■ To do ■
Write out the records that follow with every word intact.

<<<<

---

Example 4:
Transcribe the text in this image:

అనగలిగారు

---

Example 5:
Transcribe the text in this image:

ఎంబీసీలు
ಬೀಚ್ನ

>>>>

■ Reply to the task ■
---

Example 4:
Transcribe the text in this image:

అనగలిగారు

---

Example 5:
Transcribe the text in this image:

ఎంబీసీలు
ಬೀಚ್ನ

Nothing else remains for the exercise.